Un grito desgarrador lo obligó a salir de la ducha usando sólo un short.
Corrió hasta la cocina y encontró a su abuela sentada tranquilamente. Su madre, en cambio, permanecía petrificada señalando algo sobre el horno.
Nada justificaba tal susto o al menos eso pensaba él, entre molesto y aliviado. Sin embargo, un simple zumbido le erizó los pelos de la nuca. El bicho, era volador.
Con impredecible trayectoria el maldito insecto volaba violentamente por todas las esquinas hasta que se detuvo sobre el fregadero.
Venciendo el natural susto e intentando recuperar la masculinidad que se había escapado por su boca, él se enderezó y se acercó como un boina verde al estante donde se encontraba el Sheltox.
Nunca perdió la vista del ente negro y aceitoso que restregaba su sucio cuerpo por los platos recién lavados. Era un desafío, una manera de decir “Ajá humano, sé que comes aquí, te dejaré un souvenir para que degustes”.
Iracundo por el reto se montó en un banquito y empezó a buscar entre los desinfectantes, kerosenes y suavizantes. Por un segundo retiró su vista para agarrar el spray, sólo había que mover el inmenso envase de jabón de lavar ropa…

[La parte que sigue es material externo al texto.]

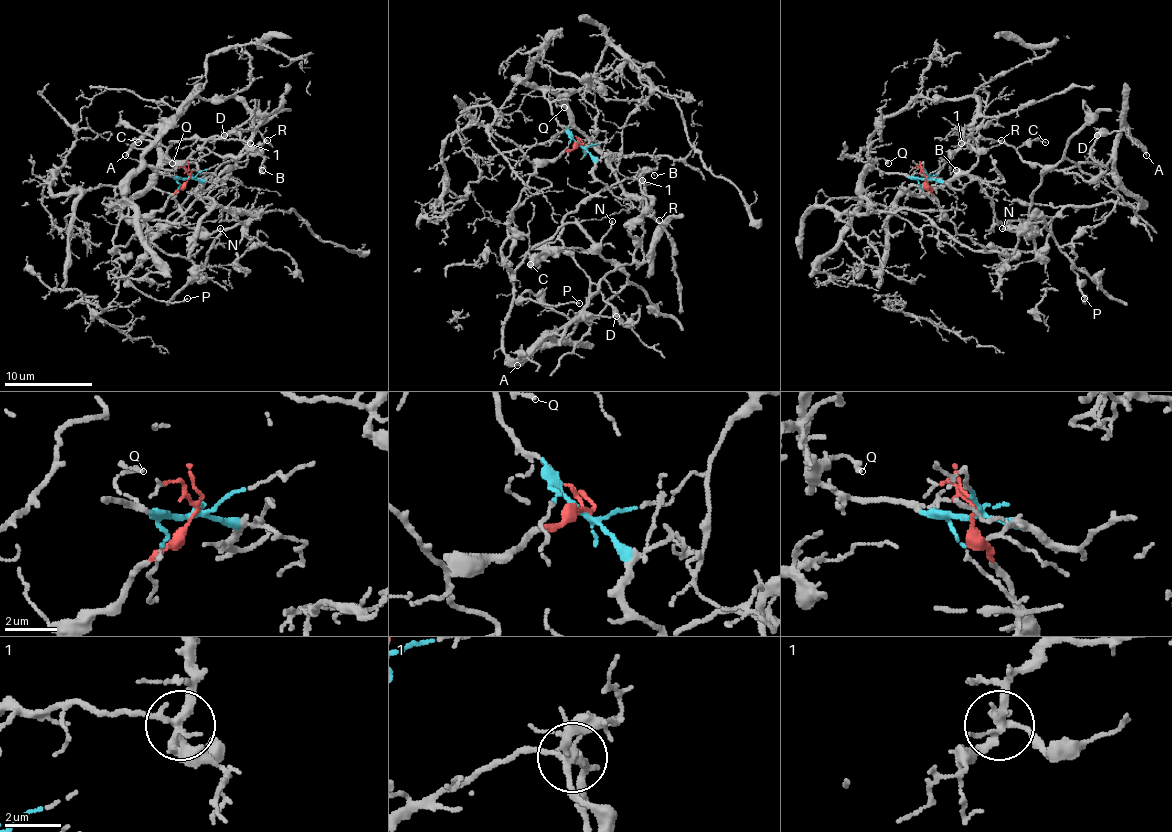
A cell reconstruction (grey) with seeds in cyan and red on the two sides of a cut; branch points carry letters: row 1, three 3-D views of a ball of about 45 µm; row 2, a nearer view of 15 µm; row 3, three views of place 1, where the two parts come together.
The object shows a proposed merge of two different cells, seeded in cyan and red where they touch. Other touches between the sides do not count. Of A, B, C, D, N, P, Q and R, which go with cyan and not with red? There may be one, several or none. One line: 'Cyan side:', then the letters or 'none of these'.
Cyan side: B, Q

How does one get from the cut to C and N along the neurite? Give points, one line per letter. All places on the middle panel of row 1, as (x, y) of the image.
C: (580, 145), (547, 158), (509, 216), (514, 359), (586, 302), (589, 275), (558, 236), (529, 264)
N: (580, 145), (547, 158), (529, 178), (509, 216), (500, 258), (514, 269), (569, 222), (595, 244), (613, 220)

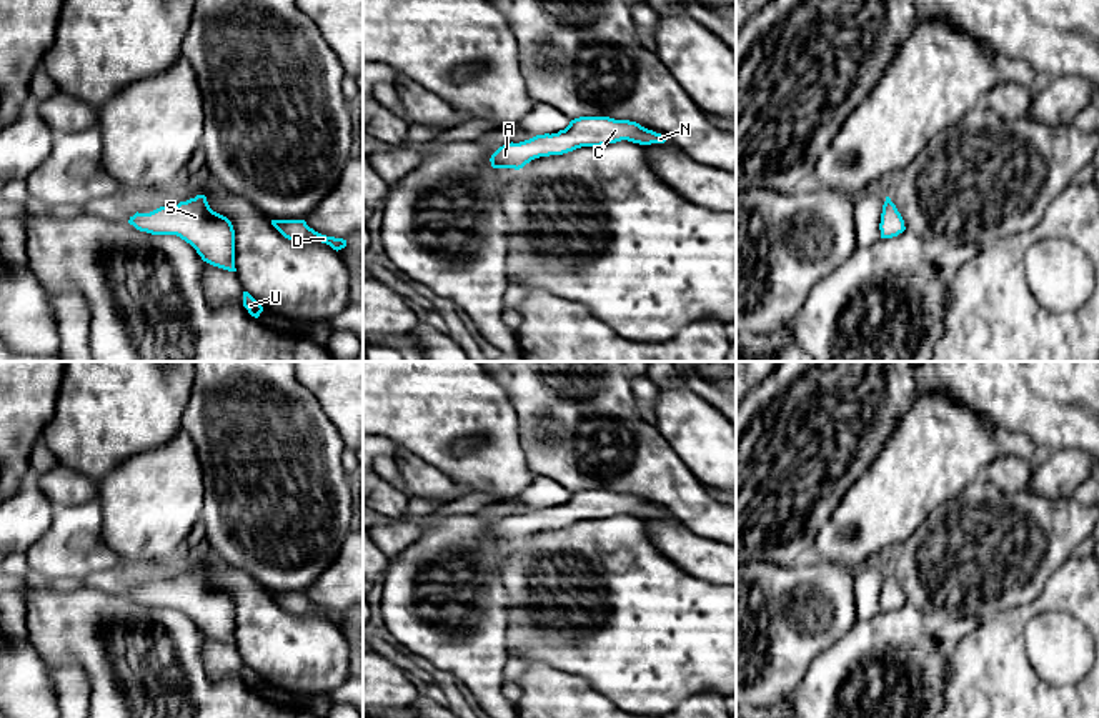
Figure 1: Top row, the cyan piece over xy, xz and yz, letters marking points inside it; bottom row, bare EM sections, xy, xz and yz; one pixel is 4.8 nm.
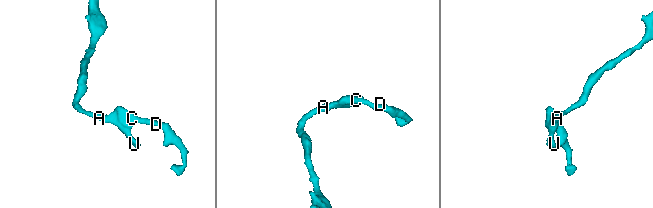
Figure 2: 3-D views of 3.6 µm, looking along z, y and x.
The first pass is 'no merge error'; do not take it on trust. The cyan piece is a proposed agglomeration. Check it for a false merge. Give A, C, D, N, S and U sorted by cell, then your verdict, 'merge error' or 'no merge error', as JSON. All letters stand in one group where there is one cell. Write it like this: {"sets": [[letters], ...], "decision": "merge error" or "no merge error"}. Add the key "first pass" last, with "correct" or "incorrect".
{"sets": [["A", "C", "D", "N", "S", "U"]], "decision": "no merge error", "first pass": "correct"}

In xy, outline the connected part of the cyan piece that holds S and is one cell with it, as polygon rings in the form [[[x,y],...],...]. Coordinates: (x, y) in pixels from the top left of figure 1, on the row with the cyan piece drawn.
[[[205,195],[150,213],[137,212],[128,223],[152,235],[177,235],[190,243],[203,262],[236,272],[233,225],[210,208]]]

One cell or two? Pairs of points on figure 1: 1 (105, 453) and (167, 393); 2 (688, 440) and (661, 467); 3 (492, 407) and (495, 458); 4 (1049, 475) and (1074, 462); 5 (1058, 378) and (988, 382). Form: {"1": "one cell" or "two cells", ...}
{"1": "one cell", "2": "two cells", "3": "one cell", "4": "one cell", "5": "one cell"}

Súbitamente, recordó que no llevaba camisa de la peor manera concebible: La criatura se había pegado a su espalda desnuda.

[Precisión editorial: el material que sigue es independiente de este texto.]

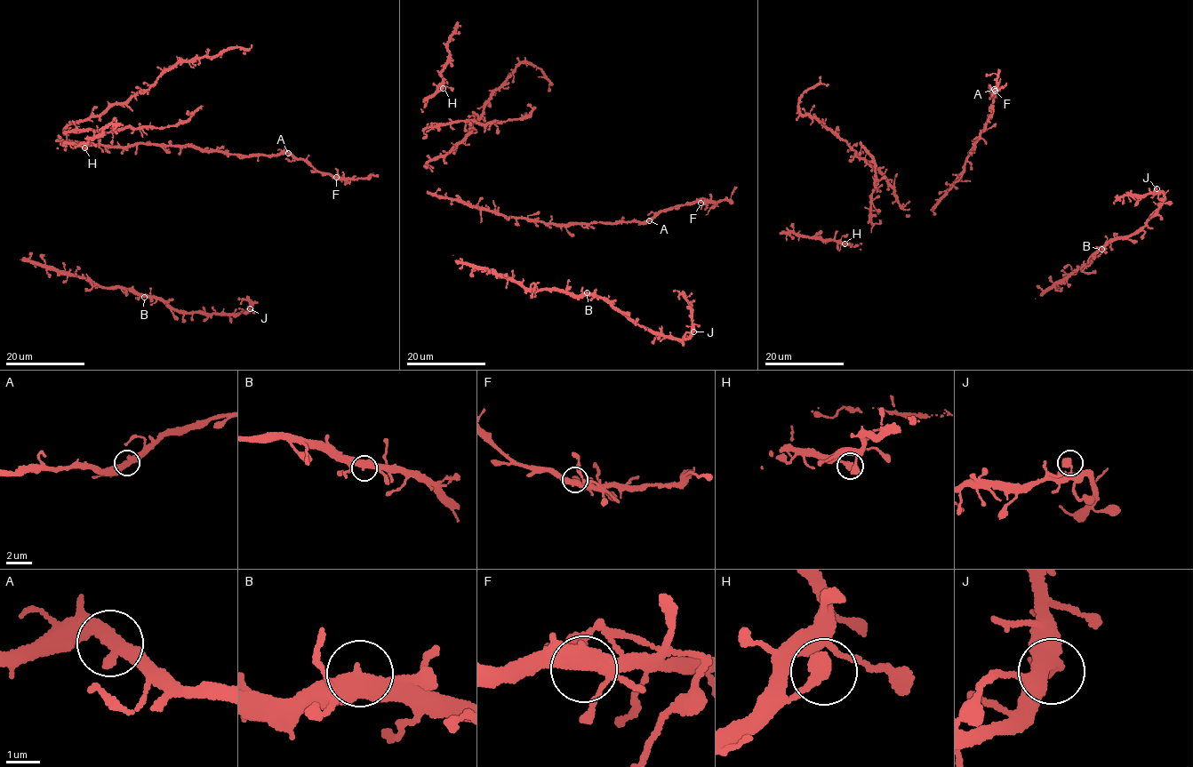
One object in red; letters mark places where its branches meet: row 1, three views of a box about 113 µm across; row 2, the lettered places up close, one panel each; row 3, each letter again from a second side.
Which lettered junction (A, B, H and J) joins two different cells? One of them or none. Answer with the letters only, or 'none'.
none

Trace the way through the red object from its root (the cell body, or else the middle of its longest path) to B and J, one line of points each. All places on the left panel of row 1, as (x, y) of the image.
B: (30, 252), (29, 259), (32, 261), (82, 276), (102, 286), (130, 289), (144, 297)
J: (30, 252), (32, 261), (102, 286), (162, 299), (181, 312), (233, 315), (250, 308)

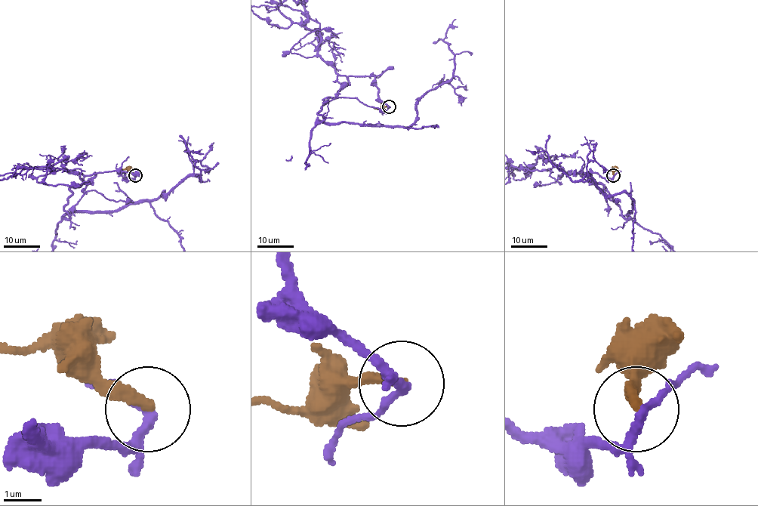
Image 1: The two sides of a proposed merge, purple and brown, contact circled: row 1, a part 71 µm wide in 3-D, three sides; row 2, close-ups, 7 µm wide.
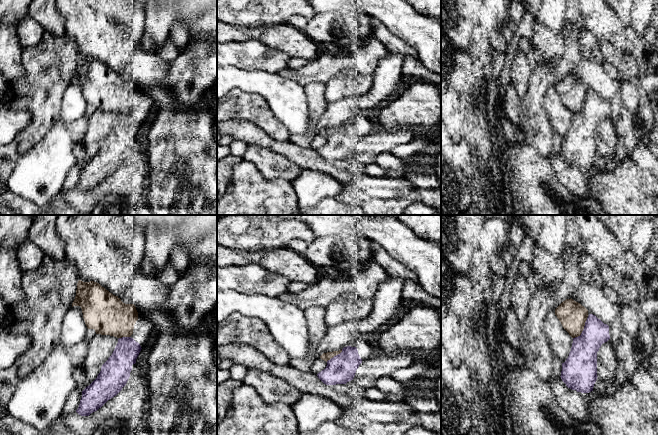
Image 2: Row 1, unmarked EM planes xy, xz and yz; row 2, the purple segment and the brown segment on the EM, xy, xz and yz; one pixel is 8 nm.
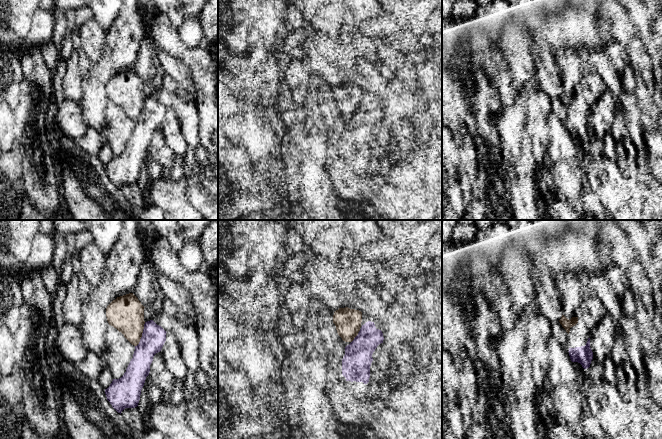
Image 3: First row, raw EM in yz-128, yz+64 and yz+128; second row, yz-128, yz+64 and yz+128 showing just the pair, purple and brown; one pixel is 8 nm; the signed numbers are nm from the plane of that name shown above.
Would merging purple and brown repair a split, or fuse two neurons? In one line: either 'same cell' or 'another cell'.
another cell

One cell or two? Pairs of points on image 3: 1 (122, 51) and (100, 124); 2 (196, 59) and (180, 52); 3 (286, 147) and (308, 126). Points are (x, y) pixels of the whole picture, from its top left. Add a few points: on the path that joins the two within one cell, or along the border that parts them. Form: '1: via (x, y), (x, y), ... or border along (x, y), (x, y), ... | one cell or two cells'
1: via (104, 69), (96, 78), (96, 106) | one cell
2: via (192, 56), (184, 53) | one cell
3: via (293, 144), (301, 141), (308, 133) | one cell

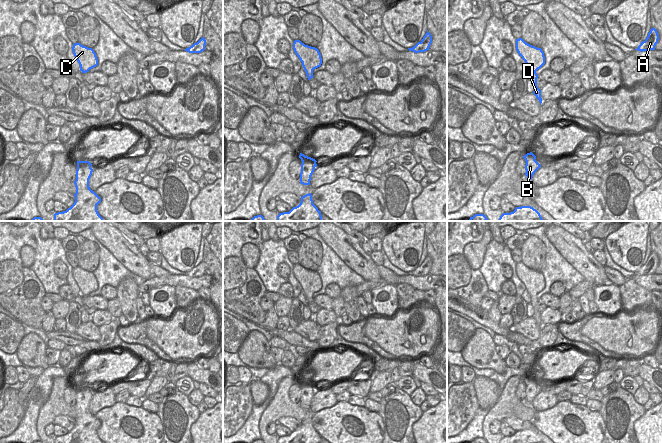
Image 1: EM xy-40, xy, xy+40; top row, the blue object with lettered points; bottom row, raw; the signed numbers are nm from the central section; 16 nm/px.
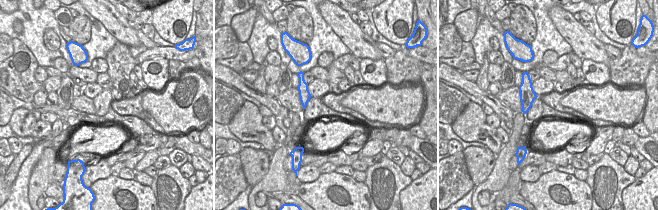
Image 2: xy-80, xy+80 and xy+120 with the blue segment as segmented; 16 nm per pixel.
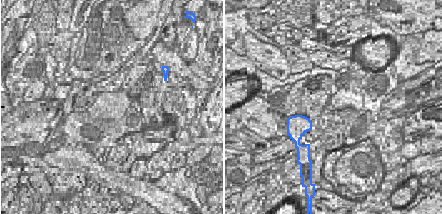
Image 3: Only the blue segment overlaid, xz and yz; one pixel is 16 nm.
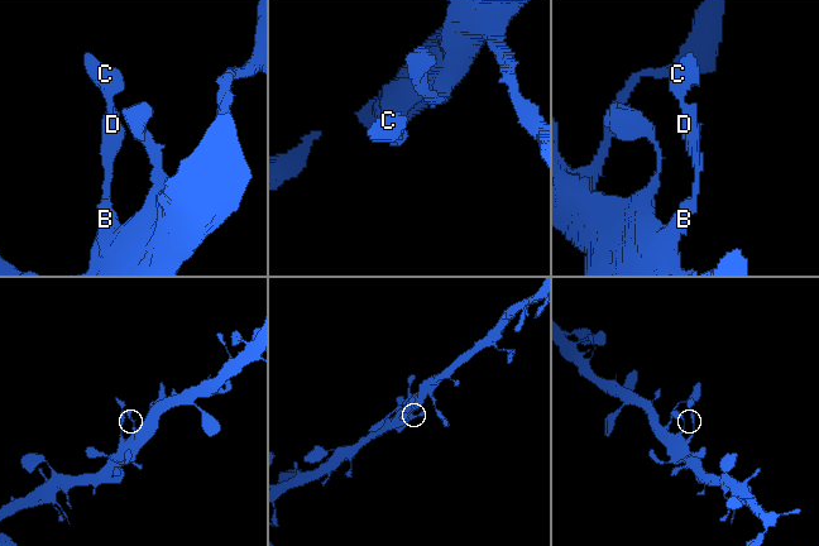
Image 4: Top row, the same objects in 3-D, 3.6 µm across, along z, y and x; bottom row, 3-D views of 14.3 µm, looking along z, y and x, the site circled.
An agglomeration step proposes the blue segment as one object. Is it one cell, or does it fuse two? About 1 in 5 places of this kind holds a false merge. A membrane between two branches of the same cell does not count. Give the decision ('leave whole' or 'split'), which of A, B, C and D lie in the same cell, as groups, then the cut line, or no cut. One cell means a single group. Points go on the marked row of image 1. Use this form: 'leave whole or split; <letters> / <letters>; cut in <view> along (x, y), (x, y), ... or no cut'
leave whole; A B C D; no cut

Náuseas y gritos ensordecedores de su madre.
Su cuerpo contorsionado saltaba por los aires. El insecto no se despegaba.
Él se movía frenéticamente; con una mano sostenía el sheltox y con la otra el jabón. Ahora una espesa neblina azul con olor a lavanda se había adueñado de la cocina.
Finalmente el infeccioso se despegó y cayó al piso. Varias atomizaciones lo hicieron convulsionar y finalmente quedarse quieto en un lugar.
El humano tomó una sandalia de su abuela y se abalanzó sobre el bicho.
Crack.
Con el crocante sonido, recuperó su auto respeto. Erguido y jadeante caminó hacia la noche olor a lavanda, dejando atrás la voz perturbada de su madre y la risa de su abuela.